He founded Tomorrow’s Voices in 2017, bringing together his love of music and his interest in helping young people to thrive.

Green, who is also the Badgers Varsity Tennis coach, uses his knowledge of philanthropy literature — along with many of the social, ethical and environmental sustainability concepts he researches and teaches — to lead the after-school non-profit children’s choir program.

“As a non-profit director, I’m responsible for making the right decisions for the children, which means aligning with musicians and sponsors who believe in what we are doing,” says Green. “Similar to the marketing ethics assignments I give my students, our board has worked through some of the same issues such as how best to market our cause in an ethical manner.”

The choir welcomes children ages eight to 18 from all backgrounds.

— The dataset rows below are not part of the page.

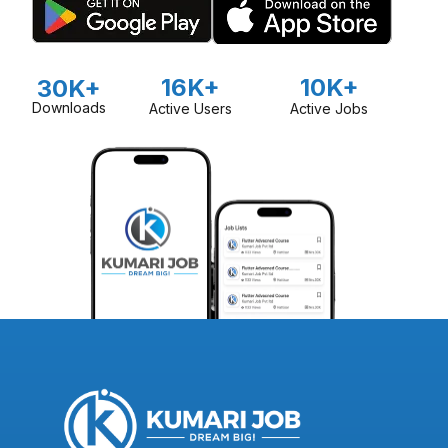
16K+
10K+
30K+
Downloads
Active Users
Active Jobs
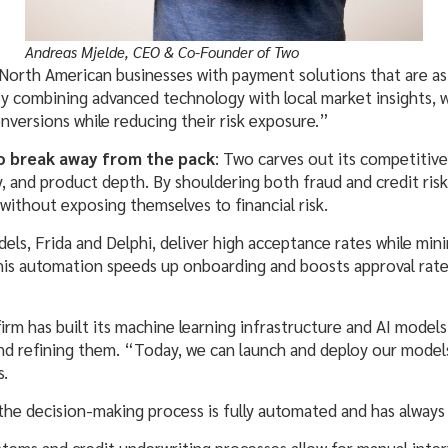
Andreas Mjelde, CEO & Co-Founder of Two
 North American businesses with payment solutions that are as 
y combining advanced technology with local market insights, 
nversions while reducing their risk exposure.”
to break away from the pack
: Two carves out its competitiv
and product depth. By shouldering both fraud and credit risk, 
 without exposing themselves to financial risk.
els, Frida and Delphi, deliver high acceptance rates while mini
his automation speeds up onboarding and boosts approval rate
irm has built its machine learning infrastructure and AI models
nd refining them. “Today, we can launch and deploy our models 
s.
 the decision-making process is fully automated and has always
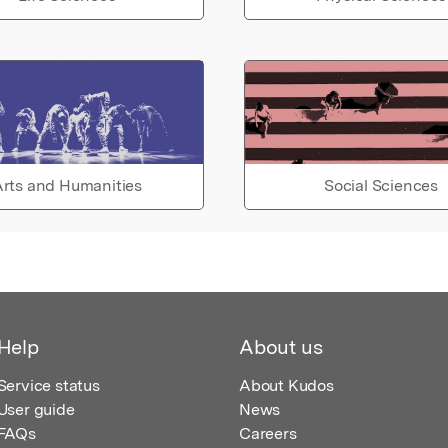
rts and Humanities
Social Sciences
Help
About us
Service status
About Kudos
User guide
News
FAQs
Careers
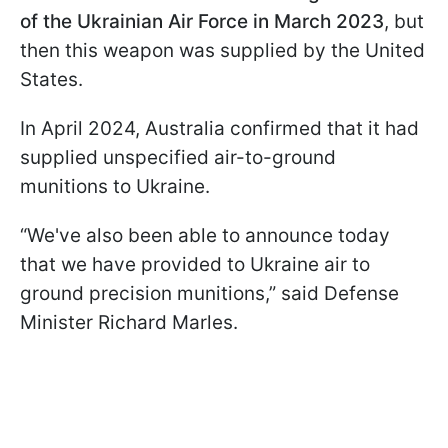
of the Ukrainian Air Force in March 2023
, but
then this weapon was supplied by the United
States.
In April 2024, Australia confirmed that it had
supplied unspecified air-to-ground
munitions to Ukraine.
“We've also been able to announce today
that we have provided to Ukraine air to
ground precision munitions,” said Defense
Minister Richard Marles.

They do not need to audition, know how to read music or pay a fee to participate.

“I believe singing serves people,” says Green. “While the choir is comprised of children and youth who have experienced hardship, we don’t focus on their challenges. Instead, we create a safe, inclusive environment to allow them to be seen and heard for who they really are.”

Green says it’s wonderful to see Tomorrow’s Voices members grow their confidence as they take on new opportunities.

“I love being a mentor to these young people and was overwhelmed when I learned one of our choir graduates was accepted to Brock,” says Green. “I met this student in front of the bookstore last September on the first day of school and presented her with a Brock hoodie and a small bursary to help with fees.”